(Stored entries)
########################################
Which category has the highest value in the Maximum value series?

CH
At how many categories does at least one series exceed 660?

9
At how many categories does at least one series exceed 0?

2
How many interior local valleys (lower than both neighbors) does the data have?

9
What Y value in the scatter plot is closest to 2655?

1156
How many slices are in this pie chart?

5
########################################
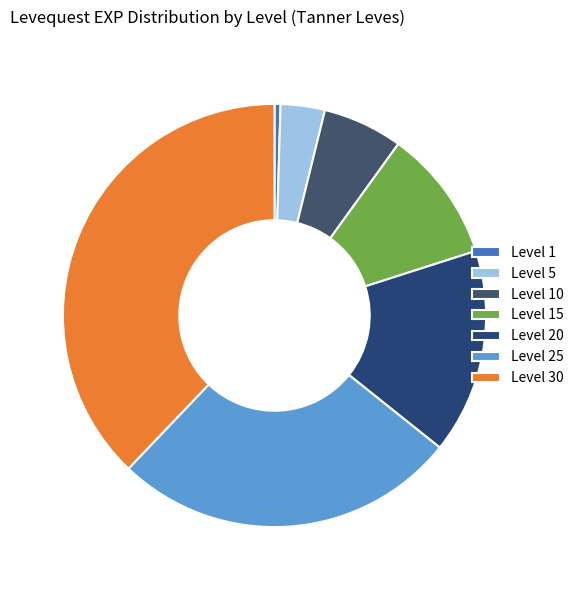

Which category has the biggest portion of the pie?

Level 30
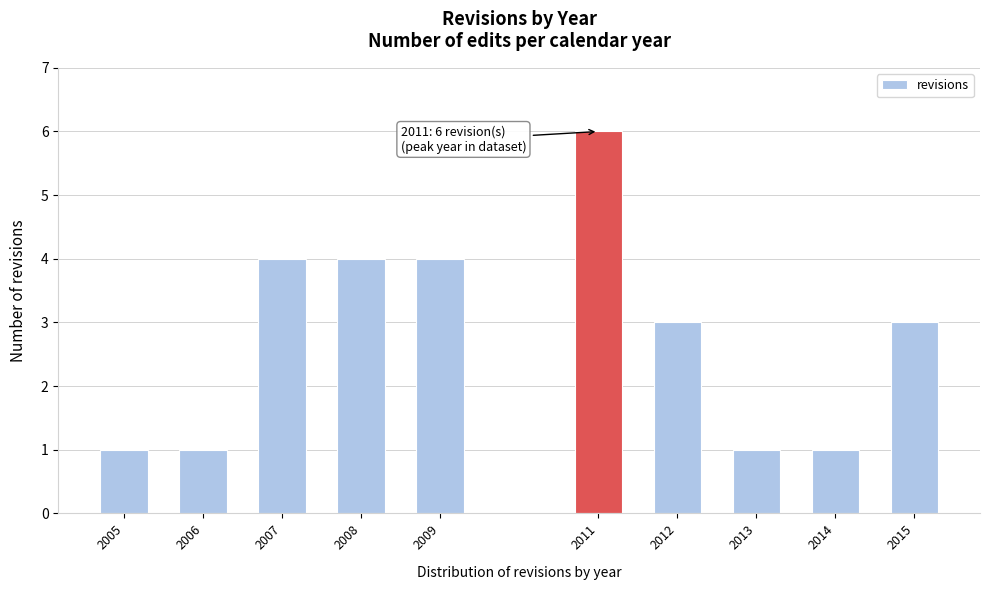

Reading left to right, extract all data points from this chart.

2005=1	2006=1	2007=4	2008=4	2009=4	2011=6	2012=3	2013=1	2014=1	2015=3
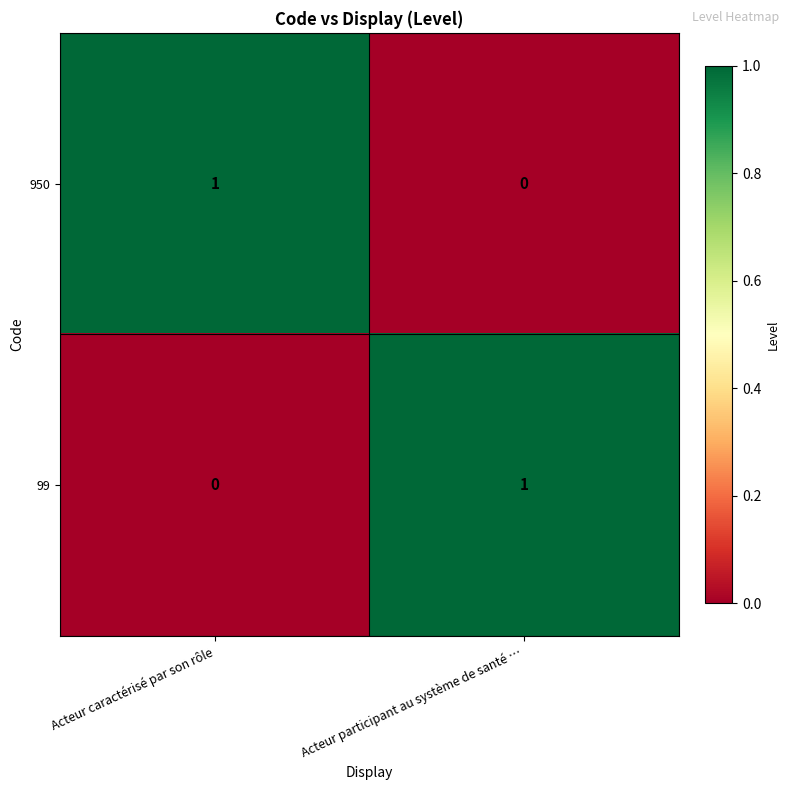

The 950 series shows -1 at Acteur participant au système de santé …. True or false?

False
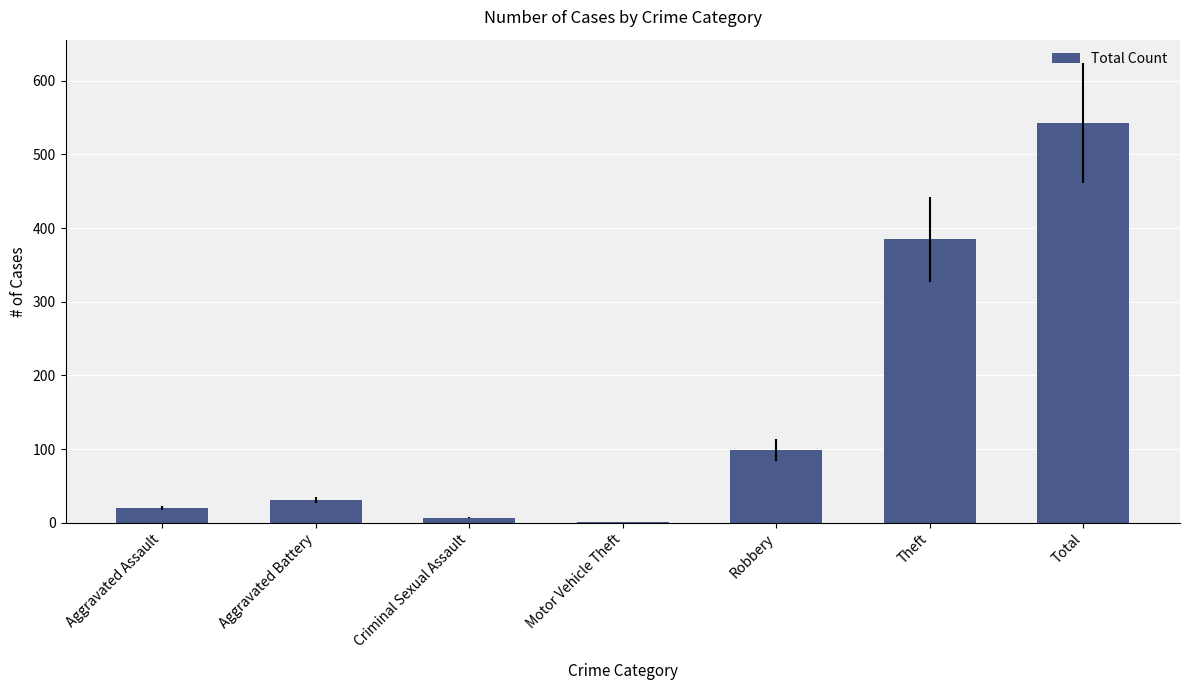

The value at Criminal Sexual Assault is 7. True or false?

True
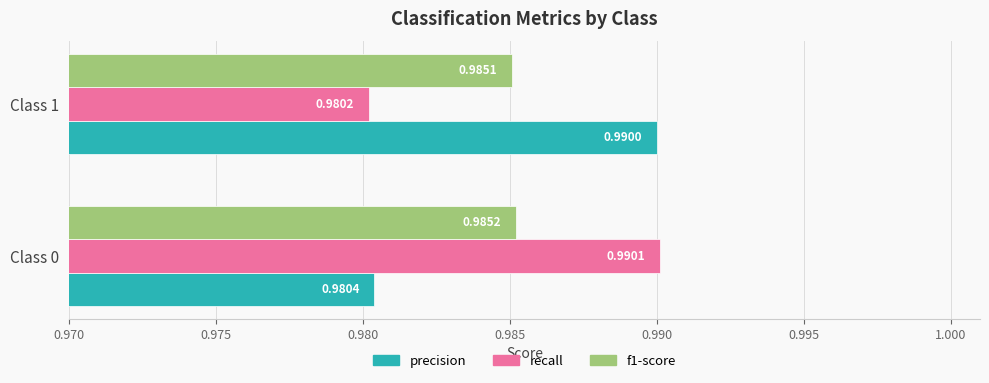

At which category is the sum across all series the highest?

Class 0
########################################
TASK ITEM: Please rewrite the stretch of rows from the line containing "Which category has the highest" through the line containing "How many slices are in this pie chart?", changing "series" to "line" wherever it occurs and leaving everything else untouched.

REPLY TO THE EXERCISE:
Which category has the highest value in the Maximum value line?

CH
At how many categories does at least one line exceed 660?

9
At how many categories does at least one line exceed 0?

2
How many interior local valleys (lower than both neighbors) does the data have?

9
What Y value in the scatter plot is closest to 2655?

1156
How many slices are in this pie chart?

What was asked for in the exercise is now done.